Steam Machine: „Unscientific Testing Guy“ zieht Fazit nach über 60 Spielen

Reddit-Nutzer u/arex333, der in den vergangenen Tagen mehrere „unwissenschaftliche Tests“ zur Steam Machine und dem Steam Controller auf Reddit veröffentlicht hat, zieht nun sein Fazit zu Valves Wohnzimmer-PC – nach 9 Tagen und über 60 Spielen. Unter Reddit-Usern kommt der Testbericht gut an. Die Top-Kommentatoren im Thread schreiben „Toller Post“ oder „Dieser Post war ein besserer Erfahrungsbericht als die meisten YouTube-Videos, die ich bisher gesehen habe.“
Laut dem „Unscientific Testing Guy“ liefert die Steam Machine ein rundes Wohnzimmer-Erlebnis und konnte im Hinblick auf die Performance sogar überraschen. Ganz so unkompliziert wie eine klassische Konsole ist das Gerät aber noch nicht.
SteamOS überzeugt, Leistung überrascht
Am meisten Lob bekommt SteamOS. Die Oberfläche fühle sich simpel und konsolenartig an, biete über Gaming- und Desktop-Modus aber trotzdem die Freiheiten eines PCs. Selbst seine wenig technikaffine Frau komme damit problemlos zurecht, so der „Unscientific Testing Guy“. Das dürfte auch diejenigen freuen, die über einen Mini-PC mit SteamOS als Alternative zur Steam Machine nachdenken.

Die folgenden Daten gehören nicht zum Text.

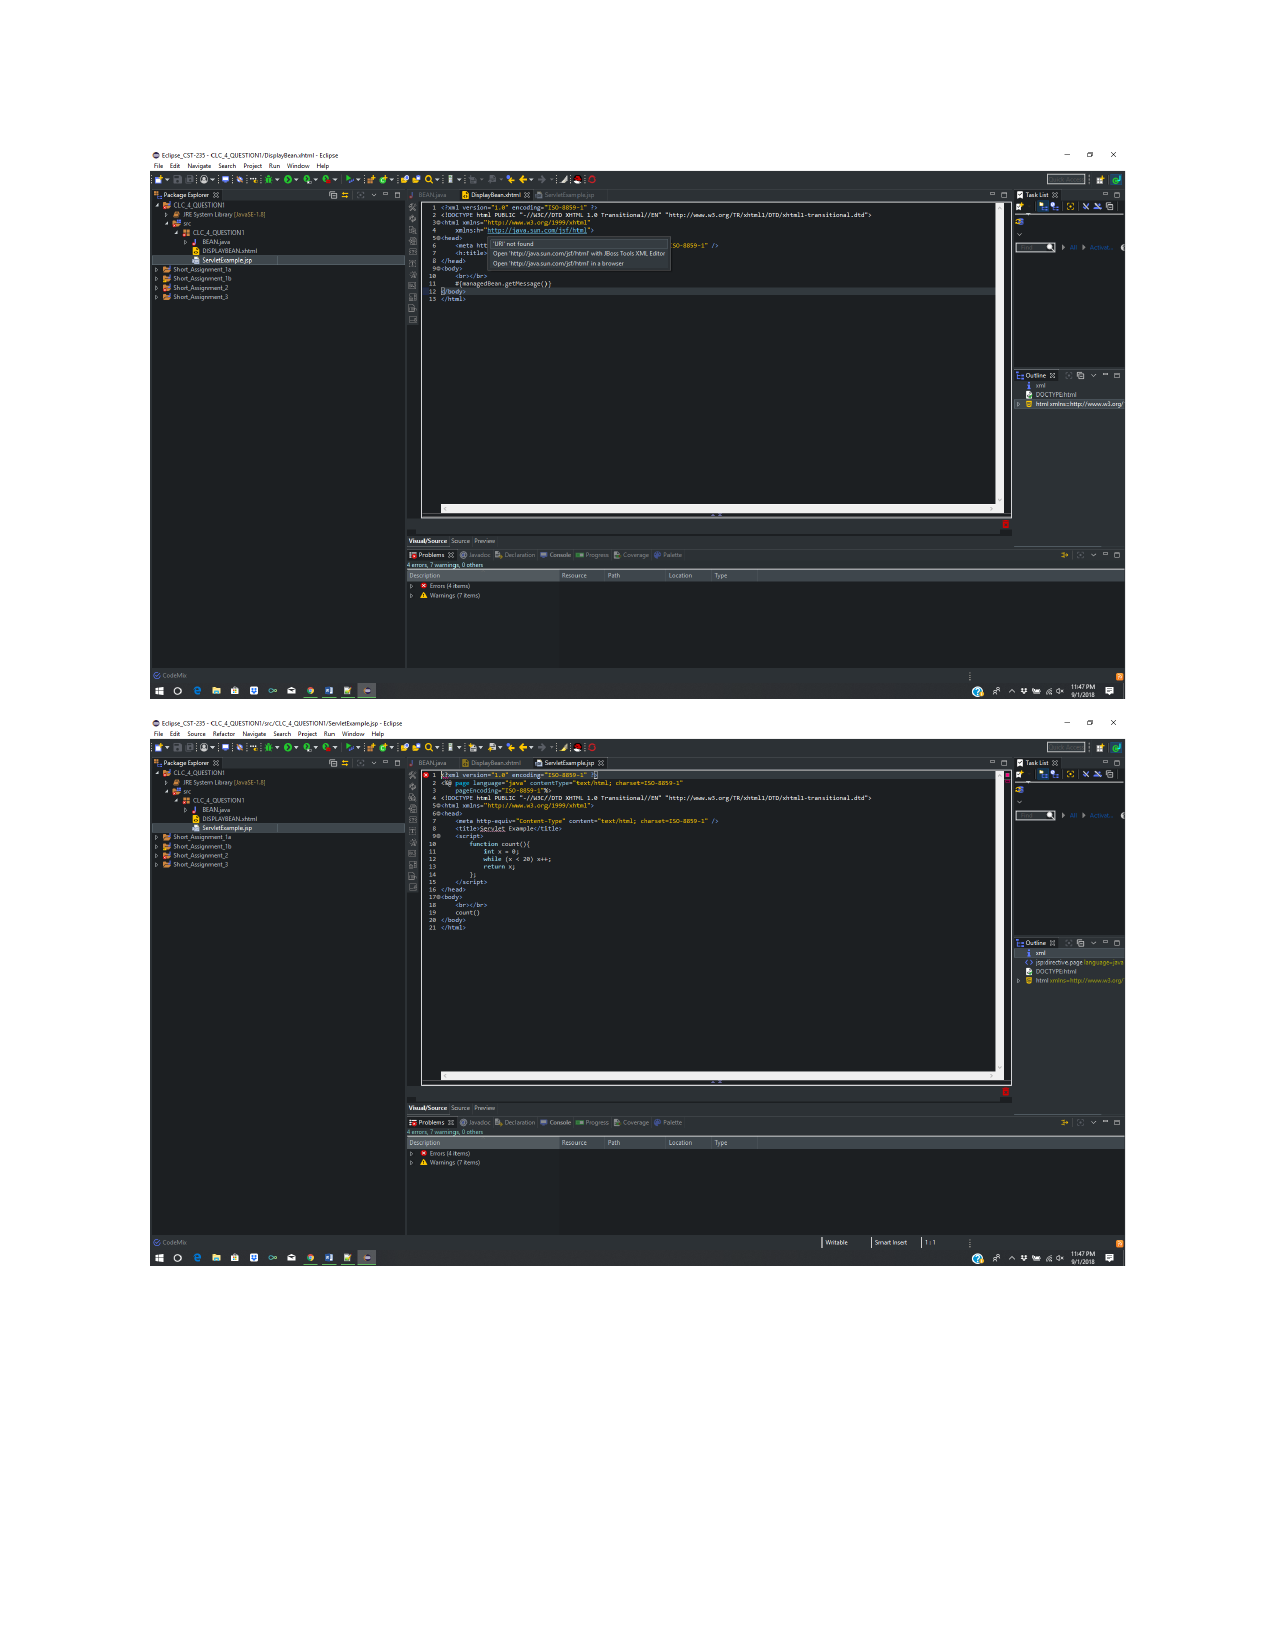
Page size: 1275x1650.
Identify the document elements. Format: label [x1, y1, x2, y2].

Auch mit der Leistung zeigt sich u/arex333 zufrieden. Resident Evil 4 Remake fühle sich trotz niedrigerer Auflösung und Grafikeinstellungen keineswegs wie eine abgespeckte Version an. Bei normalem Sitzabstand seien Unterschiede zu 1440p, 1620p oder 1800p kaum sichtbar. Der Reddit-Nutzer bezeichnet 4K sogar als „überbewertet“. Von mehr als 60 getesteten Spielen hätten lediglich Borderlands 4 und Star Wars Jedi: Survivor selbst nach umfangreichem Feintuning keine zufriedenstellende Performance geliefert.

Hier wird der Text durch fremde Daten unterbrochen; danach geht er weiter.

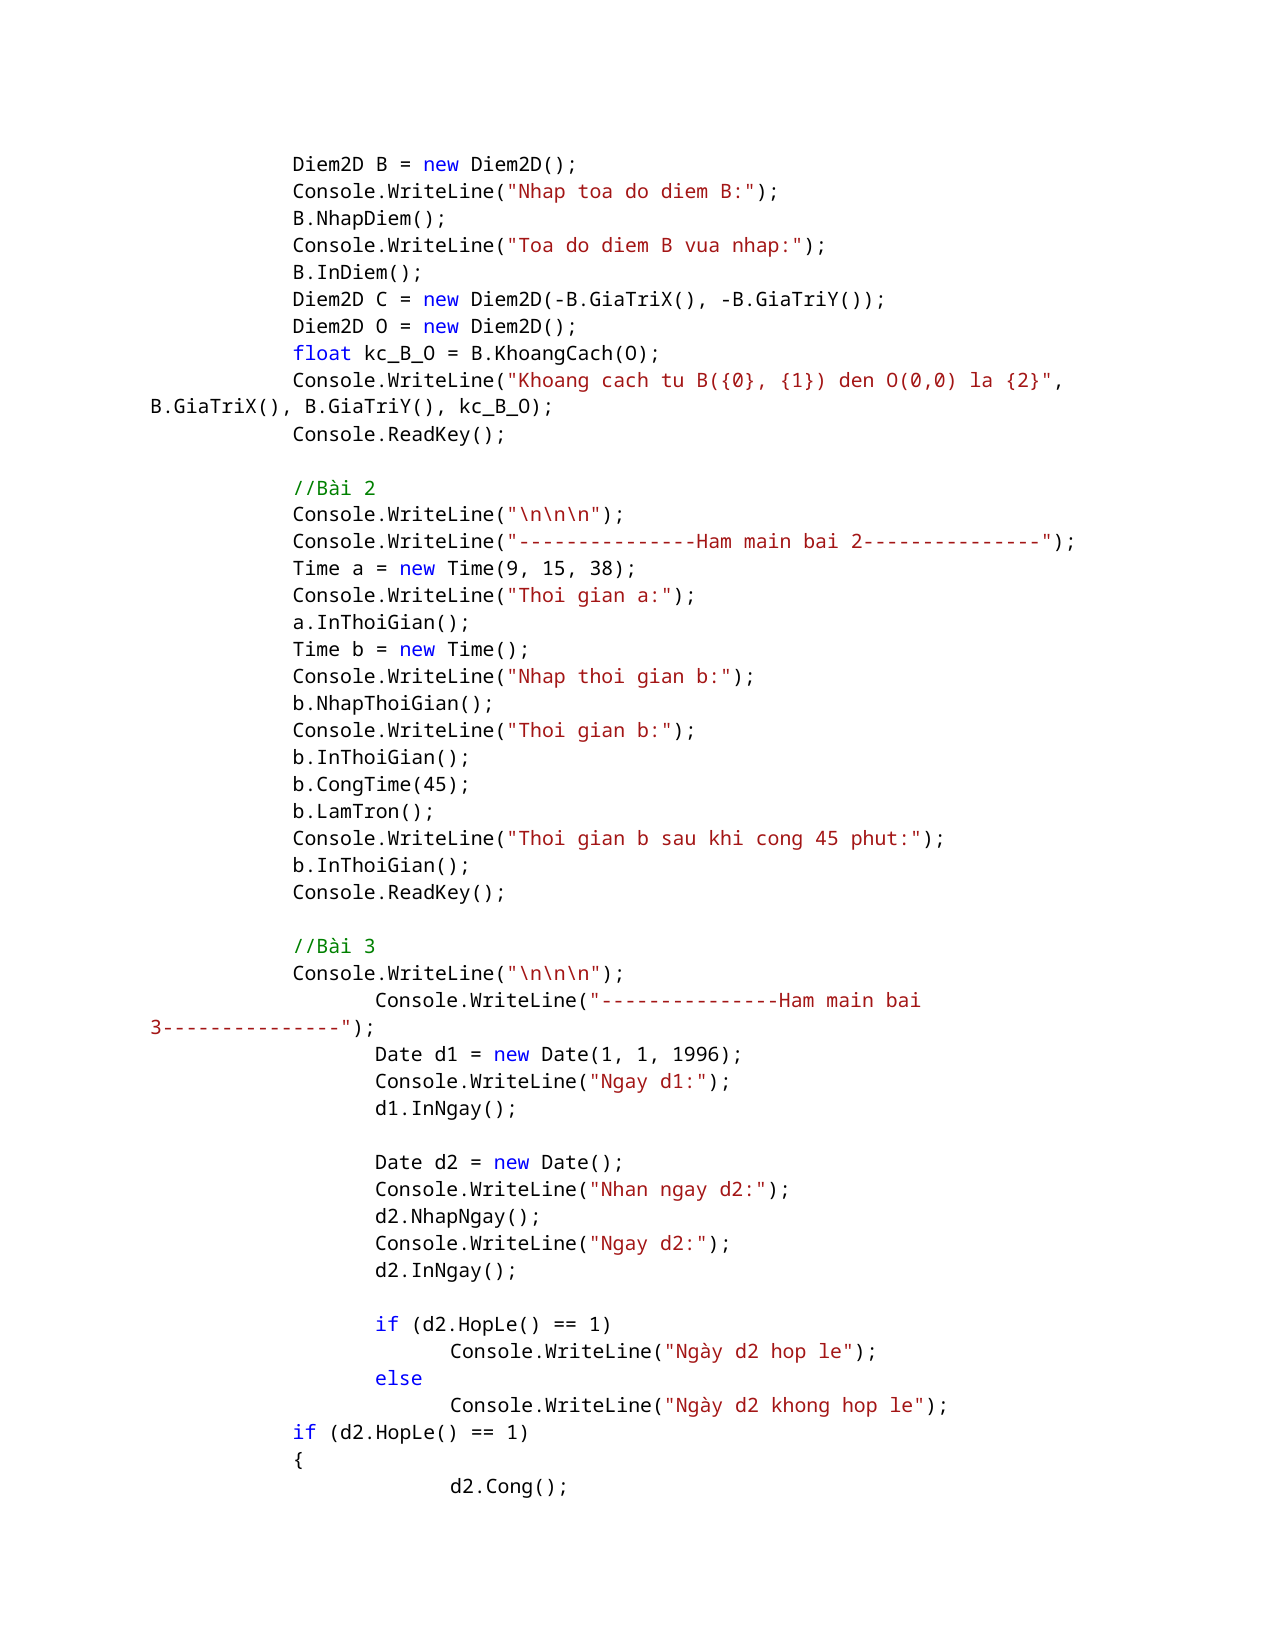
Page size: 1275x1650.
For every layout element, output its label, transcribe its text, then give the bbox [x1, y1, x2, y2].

Zudem ist die Steam Machine ausgesprochen kompakt, praktisch nicht zu hören und im Menü spürbar flotter als das Steam Deck, so der Reddit-Nutzer. Spiele liefen zudem problemlos von einer schnellen SD-Karte, ohne dass deutlich längere Ladezeiten aufgefallen seien. Auch im Hinblick auf die Spielekompatibilität gibt es kaum Anlass zur Kritik. Abgesehen von einigen Multiplayer-Titeln mit nicht unterstütztem Anti-Cheat – darunter Marathon, Apex Legends und Call of Duty – habe er kein Spiel gefunden, das grundsätzlich nicht lief. Auch nahezu sämtliche Controller, Kopfhörer, Tastaturen, Mäuse und Speichergeräte ließen sich problemlos verwenden. Auch für den Steam Controller findet u/arex333 viele lobende Worte.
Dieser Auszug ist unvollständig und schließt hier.